Stevens, J., dissenting

Bigelow is not about a woman's constitutionally protected right to terminate a pregnancy.3 It is about paternalism, and informational protectionism. It is about one State's interference with its citizens' fundamental constitutional right to travel in a state of enlightenment, not government-induced ignorance. Cf. Shapiro v. Thompson, 394 U. S. 618, 629-631 (1969).4 I would reaffirm this basic First Amendment principle. In seeking to assist nonlottery States in their efforts to shield their citizens from the perceived dangers emanating from a neighboring State's lottery, the Federal Government has not regulated the content of such advertisements to ensure that they are not misleading, nor has it provided for the distribution of more speech, such as warnings or educational information about gambling. Rather, the United States has selected the most intrusive, and dangerous, form of regulation possible—a ban on truthful information regarding a lawful activity imposed for the purpose of manipulating, through ignorance, the consumer choices of some of its citizens. Unless justified by a truly substantial governmental interest, this extreme, and extremely paternalistic, measure surely cannot withstand scrutiny under the First Amendment.
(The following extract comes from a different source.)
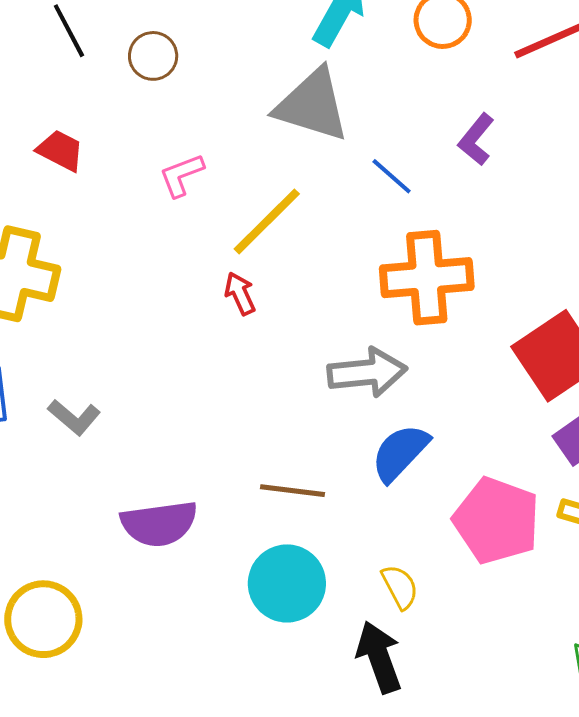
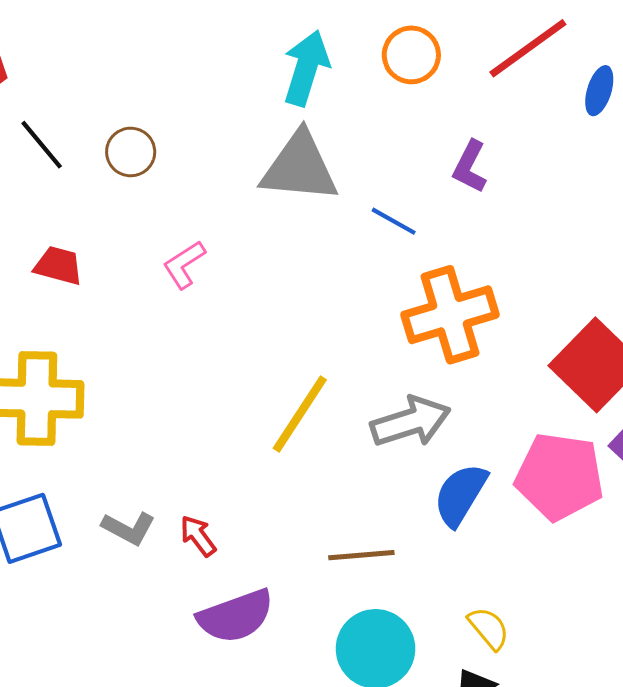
yellow line: (267, 221) -> (300, 414), moved
red arrow: (240, 293) -> (198, 536), moved
pink pentagon: (496, 520) -> (560, 477), moved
3 If anything, the fact that underlying conduct is not constitutionally protected increases, not decreases, the value of unfettered exchange of information across state lines. When a State has proscribed a certain product or service, its citizens are all the more dependent on truthful information regarding the policies and practices of other States. Cf. Bray v. Alexandria Women's Health Clinic, 506 U. S. 263, 332 (1993) (Stevens, J., dissenting). The alternative is to view individuals as more in the nature of captives of their respective States than as free citizens of a larger polity.

4 "For all the great purposes for which the Federal government was formed, we are one people, with one common country. We are all citizens of the United States; and, as members of the same community, must have the right to pass and repass through every part of it without interruption, as freely as in our own States." Passenger Cases, 7 How. 283, 492 (1849).